____ Exercise text
13th Minister of Justice of Ukraine
- In office July 4, 2013 – February 27, 2014
- Prime Minister: Mykola Azarov
- Preceded by: Oleksandr Lavrynovych
- Succeeded by: Pavlo Petrenko

Minister of Cabinet of Ministers
- In office December 24, 2012 – July 4, 2013
- Prime Minister: Mykola Azarov
- Preceded by: Anatoly Tolstouhov

People's Deputy of Ukraine
- In office May 25, 2006 – December 12, 2012

Personal details
- Born: November 12, 1976 (age 49) Rîbnița, Moldavian SSR, Soviet Union (now Moldova)
- Party: Party of Regions
- Spouse: Hryhoriy Ilyashov
- Children: 2
- Alma mater: Academy of Labor and Social Relations
- Occupation: Politician

= Olena Lukash =

Ukrainian jurist and politician

Olena Leonidovna Lukash (Олена Леонідівна Лукаш; born 12 November 1976) is a Ukrainian former jurist, politician, former Minister of Justice of Ukraine, as well as a former member of the Party of Regions. She was a Merited Jurist of Ukraine (2010).

From February 2014, Lukash was wanted for charges of murder and mass complicity in the Revolution of Dignity when President Yanukovych fled to Russia.
________
____ Given data
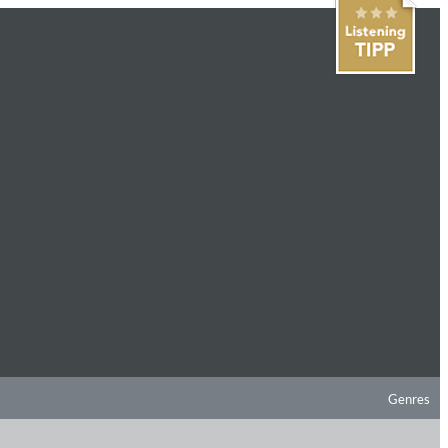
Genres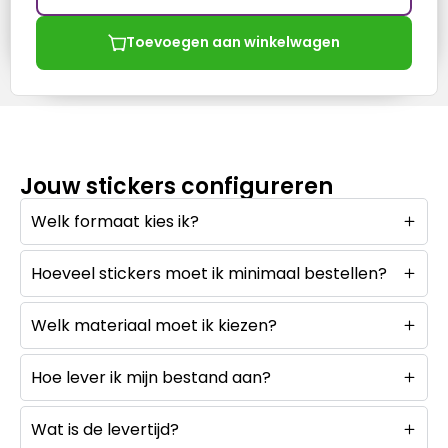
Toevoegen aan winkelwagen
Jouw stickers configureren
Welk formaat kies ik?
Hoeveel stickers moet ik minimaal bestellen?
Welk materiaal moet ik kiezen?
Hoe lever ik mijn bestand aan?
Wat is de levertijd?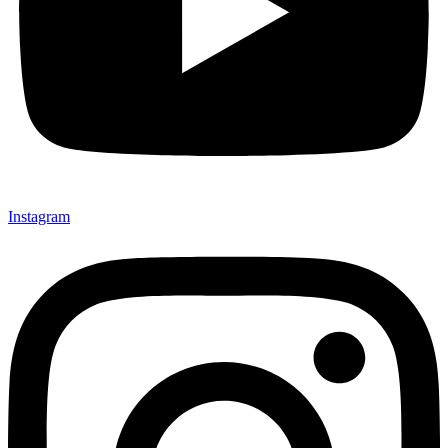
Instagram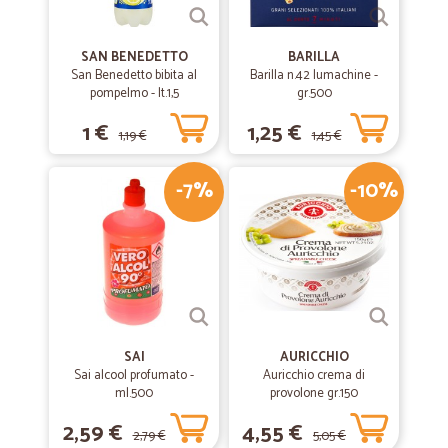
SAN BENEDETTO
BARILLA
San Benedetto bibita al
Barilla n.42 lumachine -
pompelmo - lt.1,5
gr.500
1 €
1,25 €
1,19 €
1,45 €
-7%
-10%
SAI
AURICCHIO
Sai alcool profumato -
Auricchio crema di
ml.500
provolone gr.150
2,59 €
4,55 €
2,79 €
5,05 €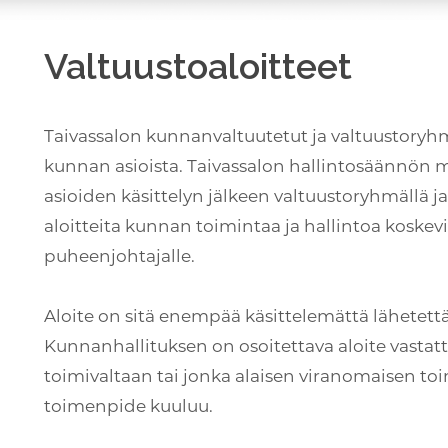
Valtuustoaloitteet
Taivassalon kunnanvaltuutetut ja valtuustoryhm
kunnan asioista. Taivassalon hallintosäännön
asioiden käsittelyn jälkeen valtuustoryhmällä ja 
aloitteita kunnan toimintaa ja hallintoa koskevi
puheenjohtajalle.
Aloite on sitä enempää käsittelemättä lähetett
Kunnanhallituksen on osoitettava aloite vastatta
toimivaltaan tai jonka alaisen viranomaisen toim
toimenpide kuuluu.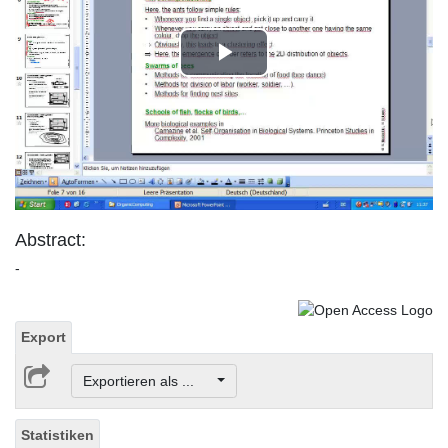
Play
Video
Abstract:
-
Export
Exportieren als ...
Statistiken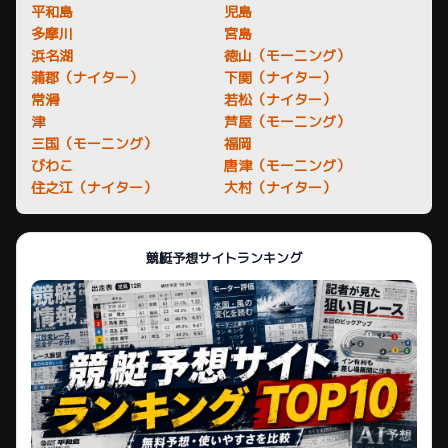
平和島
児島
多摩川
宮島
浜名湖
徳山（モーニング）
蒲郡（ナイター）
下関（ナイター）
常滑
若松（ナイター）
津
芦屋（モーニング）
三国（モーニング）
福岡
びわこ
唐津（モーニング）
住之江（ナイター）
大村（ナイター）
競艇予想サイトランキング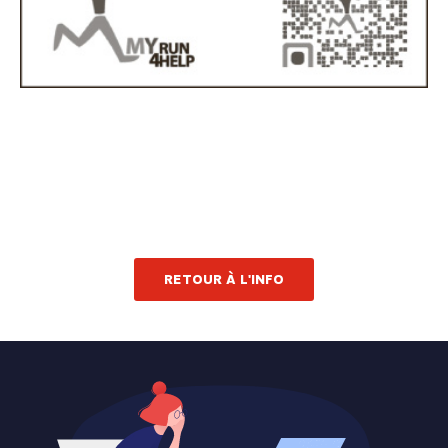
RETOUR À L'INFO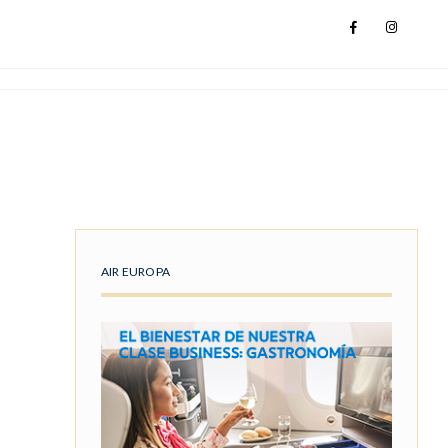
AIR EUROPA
________
Please give the name of the person who succeeded Olena Lukash as Minister of Justice of Ukraine, according to the text about her.

Pavlo Petrenko